FIG. 2 shows data showing the effectiveness of the passivation method of the present invention. Figure 2 (a) shows the dependence of the relative output on the number of shots, with the initial stage of oscillation taken as 1, when the first laser gas injection is performed using the usual passivation method and the laser oscillates. It can be seen that the output is rapidly decreasing. Even if halogen gas is injected into the laser gas whose output has decreased in this way, the output will recover to some extent, but the discharge condition will worsen and arc discharge will occur frequently. In addition, the laser gas discharge becomes unstable not only due to consumption of halogen but also due to the generation of impurity gas, and even though sufficient passivation has not progressed, it is necessary to interrupt the discharge and replace it with a new laser gas. .

On the other hand, FIG. 2(b) shows the dependence of the laser output on the number of shots when the laser gas is injected for the first time to cause oscillation after the passivation method according to the present invention has been applied. There was a clear improvement in the gas life, and in experiments, the output became almost constant after two laser gas exchanges.

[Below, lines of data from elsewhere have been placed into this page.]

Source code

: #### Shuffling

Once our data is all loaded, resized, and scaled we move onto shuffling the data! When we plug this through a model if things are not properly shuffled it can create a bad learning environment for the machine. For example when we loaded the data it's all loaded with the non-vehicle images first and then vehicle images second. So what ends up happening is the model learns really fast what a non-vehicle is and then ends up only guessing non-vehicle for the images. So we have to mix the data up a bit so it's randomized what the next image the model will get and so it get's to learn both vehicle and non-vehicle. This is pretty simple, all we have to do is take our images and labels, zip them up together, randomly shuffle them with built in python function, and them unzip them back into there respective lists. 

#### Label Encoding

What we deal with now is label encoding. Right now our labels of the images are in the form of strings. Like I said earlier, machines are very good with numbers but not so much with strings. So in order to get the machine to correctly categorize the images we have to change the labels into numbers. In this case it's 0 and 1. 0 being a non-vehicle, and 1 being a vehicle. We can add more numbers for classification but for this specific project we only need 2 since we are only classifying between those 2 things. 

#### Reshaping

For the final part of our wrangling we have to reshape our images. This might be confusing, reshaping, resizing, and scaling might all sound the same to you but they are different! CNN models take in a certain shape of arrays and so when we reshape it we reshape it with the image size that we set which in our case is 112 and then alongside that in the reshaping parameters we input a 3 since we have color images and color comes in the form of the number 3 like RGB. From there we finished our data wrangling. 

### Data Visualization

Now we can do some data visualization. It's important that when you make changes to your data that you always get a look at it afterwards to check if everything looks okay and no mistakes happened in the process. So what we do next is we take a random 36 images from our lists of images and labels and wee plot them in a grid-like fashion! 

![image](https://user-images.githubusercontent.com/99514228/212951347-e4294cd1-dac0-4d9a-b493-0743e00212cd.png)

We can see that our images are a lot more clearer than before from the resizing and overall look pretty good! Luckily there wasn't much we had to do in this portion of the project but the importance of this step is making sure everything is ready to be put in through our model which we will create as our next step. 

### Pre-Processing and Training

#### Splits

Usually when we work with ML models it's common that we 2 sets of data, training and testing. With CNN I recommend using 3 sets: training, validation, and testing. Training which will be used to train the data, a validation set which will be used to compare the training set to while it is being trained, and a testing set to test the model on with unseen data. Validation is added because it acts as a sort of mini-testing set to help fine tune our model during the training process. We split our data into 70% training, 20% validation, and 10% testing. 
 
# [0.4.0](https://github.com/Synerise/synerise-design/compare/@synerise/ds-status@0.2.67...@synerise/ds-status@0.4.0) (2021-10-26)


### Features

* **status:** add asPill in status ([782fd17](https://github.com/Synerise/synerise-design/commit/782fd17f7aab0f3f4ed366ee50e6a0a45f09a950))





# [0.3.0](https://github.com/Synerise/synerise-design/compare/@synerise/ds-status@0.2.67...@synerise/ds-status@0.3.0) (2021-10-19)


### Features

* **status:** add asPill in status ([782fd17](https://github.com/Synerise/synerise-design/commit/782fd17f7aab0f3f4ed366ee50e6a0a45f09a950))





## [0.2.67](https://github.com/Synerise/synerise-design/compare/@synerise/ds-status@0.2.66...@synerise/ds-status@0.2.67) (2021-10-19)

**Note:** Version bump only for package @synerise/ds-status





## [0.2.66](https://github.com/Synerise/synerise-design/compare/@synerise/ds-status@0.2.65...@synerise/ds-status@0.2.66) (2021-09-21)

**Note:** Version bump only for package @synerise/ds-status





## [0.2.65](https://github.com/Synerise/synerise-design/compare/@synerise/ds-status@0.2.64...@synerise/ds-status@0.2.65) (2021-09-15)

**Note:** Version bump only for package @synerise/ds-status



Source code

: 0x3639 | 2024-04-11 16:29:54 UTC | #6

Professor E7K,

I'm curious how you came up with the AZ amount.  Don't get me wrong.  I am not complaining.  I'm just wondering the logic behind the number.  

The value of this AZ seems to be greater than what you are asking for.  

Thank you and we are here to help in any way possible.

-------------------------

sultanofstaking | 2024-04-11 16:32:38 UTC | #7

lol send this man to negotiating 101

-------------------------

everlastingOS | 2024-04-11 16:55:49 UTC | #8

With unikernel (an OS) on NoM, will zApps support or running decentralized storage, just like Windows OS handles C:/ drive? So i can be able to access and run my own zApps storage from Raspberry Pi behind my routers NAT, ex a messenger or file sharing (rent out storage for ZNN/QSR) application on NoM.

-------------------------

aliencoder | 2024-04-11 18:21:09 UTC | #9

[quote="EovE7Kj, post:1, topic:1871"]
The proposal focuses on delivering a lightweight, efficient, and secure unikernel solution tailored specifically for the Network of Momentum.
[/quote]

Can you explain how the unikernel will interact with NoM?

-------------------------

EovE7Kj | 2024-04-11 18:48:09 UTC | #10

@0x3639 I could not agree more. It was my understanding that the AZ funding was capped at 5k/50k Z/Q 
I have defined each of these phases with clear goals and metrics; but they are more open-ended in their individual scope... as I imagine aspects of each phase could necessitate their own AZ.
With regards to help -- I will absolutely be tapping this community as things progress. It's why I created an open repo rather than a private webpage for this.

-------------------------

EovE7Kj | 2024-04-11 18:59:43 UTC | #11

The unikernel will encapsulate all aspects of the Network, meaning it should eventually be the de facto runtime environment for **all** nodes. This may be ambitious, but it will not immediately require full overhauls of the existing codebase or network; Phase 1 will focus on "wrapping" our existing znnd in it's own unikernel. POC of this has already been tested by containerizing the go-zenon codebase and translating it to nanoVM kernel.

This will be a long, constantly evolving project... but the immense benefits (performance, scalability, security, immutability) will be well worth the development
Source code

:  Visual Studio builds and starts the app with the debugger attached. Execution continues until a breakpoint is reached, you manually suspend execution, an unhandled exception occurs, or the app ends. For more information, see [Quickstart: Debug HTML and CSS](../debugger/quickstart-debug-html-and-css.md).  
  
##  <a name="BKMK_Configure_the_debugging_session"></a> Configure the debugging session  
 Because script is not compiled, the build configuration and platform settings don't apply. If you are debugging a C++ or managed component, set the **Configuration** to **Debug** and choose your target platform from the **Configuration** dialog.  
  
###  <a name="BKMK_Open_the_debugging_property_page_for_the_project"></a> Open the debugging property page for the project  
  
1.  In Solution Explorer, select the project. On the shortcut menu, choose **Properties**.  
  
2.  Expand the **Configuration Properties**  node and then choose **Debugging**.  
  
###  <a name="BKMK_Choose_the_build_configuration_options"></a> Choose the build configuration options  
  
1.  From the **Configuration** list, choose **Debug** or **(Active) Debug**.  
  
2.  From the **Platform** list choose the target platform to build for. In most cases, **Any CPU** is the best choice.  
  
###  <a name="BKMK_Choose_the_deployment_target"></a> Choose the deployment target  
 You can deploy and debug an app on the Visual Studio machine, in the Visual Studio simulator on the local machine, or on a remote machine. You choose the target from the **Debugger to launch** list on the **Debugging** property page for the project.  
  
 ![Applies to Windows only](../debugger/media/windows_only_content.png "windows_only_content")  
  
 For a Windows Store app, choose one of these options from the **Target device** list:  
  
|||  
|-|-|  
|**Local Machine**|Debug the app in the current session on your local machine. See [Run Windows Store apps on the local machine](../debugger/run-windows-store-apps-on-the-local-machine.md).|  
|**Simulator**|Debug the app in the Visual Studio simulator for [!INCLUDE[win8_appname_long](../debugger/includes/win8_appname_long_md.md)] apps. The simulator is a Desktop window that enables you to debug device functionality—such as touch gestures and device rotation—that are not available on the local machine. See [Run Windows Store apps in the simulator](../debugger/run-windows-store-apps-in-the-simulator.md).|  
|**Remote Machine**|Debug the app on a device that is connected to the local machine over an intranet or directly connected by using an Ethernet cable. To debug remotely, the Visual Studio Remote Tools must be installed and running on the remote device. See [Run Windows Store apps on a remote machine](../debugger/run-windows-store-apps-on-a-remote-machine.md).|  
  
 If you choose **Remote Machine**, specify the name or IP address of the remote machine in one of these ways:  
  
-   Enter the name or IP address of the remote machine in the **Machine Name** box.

In the above example, the case where fluorine gas was used as the halogen gas was explained, but when hydrogen chloride gas was used,
The only difference is that the discharge color becomes blue, so by replacing the bandpass filter with a blue one,
Similarly, passivation can be automated.

In the above embodiment, the bandpass filter photodetector was provided at the rear of the laser beam reflection mirror, but a beam splitter was placed in front of the laser extraction window, and a portion of the discharge light extracted by the beam splitter was A bandpass filter photodetector can also be provided at the incident position.

[Effects of the Invention] Since the present invention is configured as described above, it is easy to obtain a stable discharge, and damage to the electrode during passivation can be extremely reduced, and the conventional method of exchanging the laser gas many times can be avoided. Passivation can be performed more easily and in a shorter time compared to other methods. Furthermore, there is no consumption of rare gas, which is the most expensive component of the laser gas, and gas costs can be reduced. Furthermore, by providing a discharge color monitoring circuit, the passivation work can be automated.

[Brief explanation of drawings]

FIG. 1 is a diagram showing an excimer laser device implementing the passivation method according to the present invention, and FIG. 2 is a data diagram showing the effectiveness of the passivation method according to the present invention. 1...Laser chamber, 2...Laser gas excitation electrode, 3...Laser light reflecting mirror 4...Laser light extraction window, 5... ...Dilution gas, 6...Rare gas, 7...Halogen gas, 8...Band pass filter 9...
...Photodetector, 10...Discharge color monitoring circuit,
11... Valve for halogen gas injection, 12...
...Vacuum pump leaf diagram! figure

Claims (2)

[Claims] (1) An excimer laser passivation method that obtains laser light by exciting a laser gas consisting of a rare gas, a halogen, and a diluent gas, which is characterized by introducing a mixed gas of only a halogen and a diluent gas to cause discharge. passivation method. (2) a laser chamber having a gas introduction pipe and a gas exhaust pipe; a photodetector into which the discharge light enters via a band-pass filter; and a discharge color monitoring circuit into which the output of the photodetector is input; An excimer laser device comprising a halogen gas introduction valve controlled by the discharge color monitoring circuit.